UN FRAGMENTO DE FICCIÓN DE PLUTARCO JUNIOR

Se aferra a la cerca de ciclón del vetusto liceo, que estalla en la plúmbea tarde como una obediente vasija de barro. Pide que la dejen entrar, pero hay ordenes de abordo: “La profesora Casandra está loca, no la dejen entrar”. El vigilante de la institución muestra el oficio A9-5463. Casandra se asombra y ríe, lo cual confirma en el vigilante la decisión tomada por las autoridades del plantel. “No tiene caso explicarle al vigilante, él solo cumple órdenes” piensa Casandra.
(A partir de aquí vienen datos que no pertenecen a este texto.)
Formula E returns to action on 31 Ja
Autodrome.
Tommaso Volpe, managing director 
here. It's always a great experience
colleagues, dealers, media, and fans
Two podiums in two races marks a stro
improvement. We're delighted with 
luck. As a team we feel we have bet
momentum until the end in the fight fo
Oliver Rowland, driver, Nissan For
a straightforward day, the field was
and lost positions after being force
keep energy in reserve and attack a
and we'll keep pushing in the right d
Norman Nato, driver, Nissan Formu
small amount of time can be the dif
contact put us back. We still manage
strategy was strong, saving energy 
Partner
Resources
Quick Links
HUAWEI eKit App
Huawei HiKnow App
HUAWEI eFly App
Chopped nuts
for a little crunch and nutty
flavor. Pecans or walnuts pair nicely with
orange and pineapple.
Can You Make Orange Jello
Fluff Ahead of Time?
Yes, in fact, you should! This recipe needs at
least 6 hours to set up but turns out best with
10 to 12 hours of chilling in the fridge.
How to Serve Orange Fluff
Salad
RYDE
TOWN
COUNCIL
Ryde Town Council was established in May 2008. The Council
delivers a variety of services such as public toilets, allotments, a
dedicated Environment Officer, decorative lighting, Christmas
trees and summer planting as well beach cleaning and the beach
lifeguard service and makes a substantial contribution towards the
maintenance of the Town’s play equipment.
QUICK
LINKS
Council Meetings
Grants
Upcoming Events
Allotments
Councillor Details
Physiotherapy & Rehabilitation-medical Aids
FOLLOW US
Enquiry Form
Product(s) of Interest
“¿Cómo fue que me quedé loca?” Piensa en un instante, pero luego recapacita: “¡Qué bien que los engañé, pero que caro me lo están cobrando!” (…) todo esto es realmente apariencia, pues son cosas que el hombre puede fingir, pero lo que dentro de mí siento, sobrepuja a todas las exterioridades, que no vienen a ser atavíos y galas del dolor.
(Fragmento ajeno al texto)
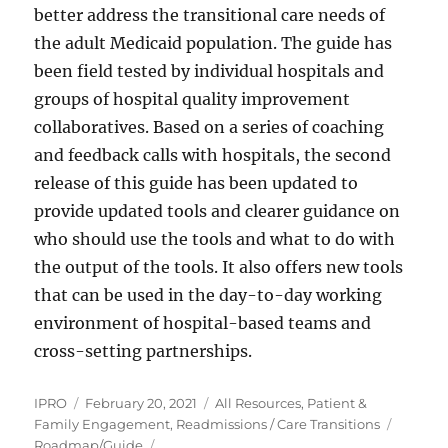
better address the transitional care needs of
the adult Medicaid population. The guide has
been field tested by individual hospitals and
groups of hospital quality improvement
collaboratives. Based on a series of coaching
and feedback calls with hospitals, the second
release of this guide has been updated to
provide updated tools and clearer guidance on
who should use the tools and what to do with
the output of the tools. It also offers new tools
that can be used in the day-to-day working
environment of hospital-based teams and
cross-setting partnerships.
Author
Posted
Categories
IPRO
February 20, 2021
All Resources
,
Patient &
on
Tags
Family Engagement
,
Readmissions / Care Transitions
Roadmap/Guide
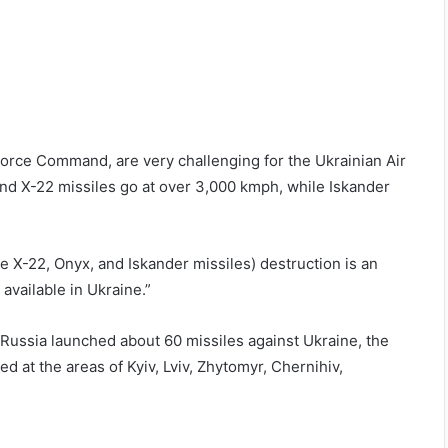
Force Command, are very challenging for the Ukrainian Air
and X-22 missiles go at over 3,000 kmph, while Iskander
e X-22, Onyx, and Iskander missiles) destruction is an
 available in Ukraine.”
 Russia launched about 60 missiles against Ukraine, the
at the areas of Kyiv, Lviv, Zhytomyr, Chernihiv,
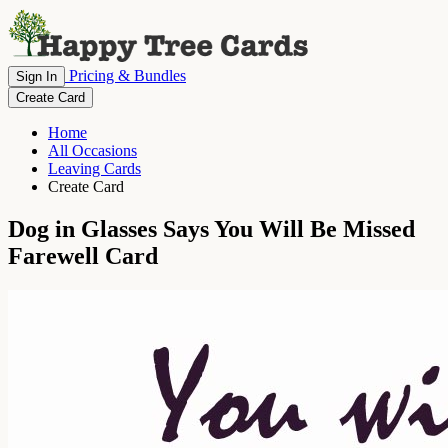
Pricing & Bundles
Sign In
Create Card
Home
All Occasions
Leaving Cards
Create Card
Dog in Glasses Says You Will Be Missed
Farewell Card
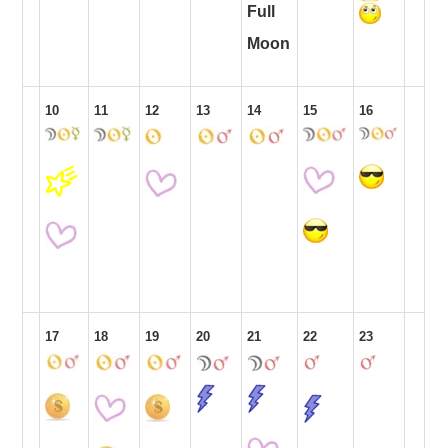
Full
Moon
10
11
12
13
14
15
16
17
18
19
20
21
22
23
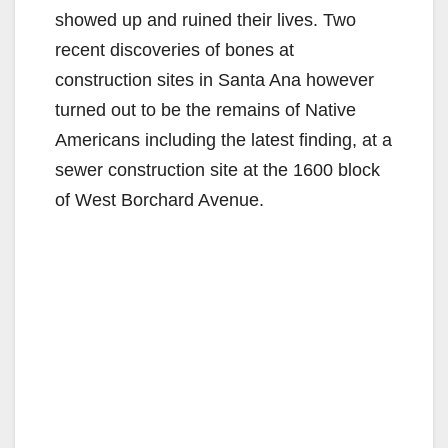
showed up and ruined their lives. Two
recent discoveries of bones at
construction sites in Santa Ana however
turned out to be the remains of Native
Americans including the latest finding, at a
sewer construction site at the 1600 block
of West Borchard Avenue.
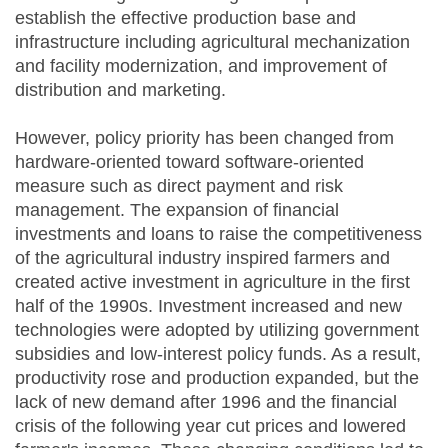
establish the effective production base and
infrastructure including agricultural mechanization
and facility modernization, and improvement of
distribution and marketing.
However, policy priority has been changed from
hardware-oriented toward software-oriented
measure such as direct payment and risk
management. The expansion of financial
investments and loans to raise the competitiveness
of the agricultural industry inspired farmers and
created active investment in agriculture in the first
half of the 1990s. Investment increased and new
technologies were adopted by utilizing government
subsidies and low-interest policy funds. As a result,
productivity rose and production expanded, but the
lack of new demand after 1996 and the financial
crisis of the following year cut prices and lowered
-¿Cómo convencerlos de que no estoy loca y que necesito retirar el boletín de mi hija? –dice mordiéndose los labios.

Jugó con los moradores del lugar común, con el extravío de la razón, con la paciencia del desamparo, jugó con la sombra de los escasos días. “¿Cómo vestirme de murmullo?”, “¿Cómo convencer a esta fiesta de sordos de que no estoy loca?”

***

Hay quienes la han visto deambulando por los alrededores del liceo José Ramón Yépez, dicen que, con el rostro desencajado y una risa torva, que parece una mueca delirante del camino, donde habita la ráfaga apremiante del abandono. Su nombre crece, se fortifica con hechos improbables, pero ella permanece muda, al calor de una hirsuta memoria, donde fraguados quedaron sus años en el magisterio. Dicen que se sienta a conversar con Rafito, el viejo bedel del colegio, quien por cierto, es el único que asegura que no está loca, pero ya muy poca gente le hace caso al viejo bedel del liceo Yépez.

-¡Yo no estoy loca! –le grita al vigilante.

Pero éste nada dice, tan solo saca una resolución que dice: “Evaluación de Incapacidad Residual”, donde expresada quedó en Courier News su condena.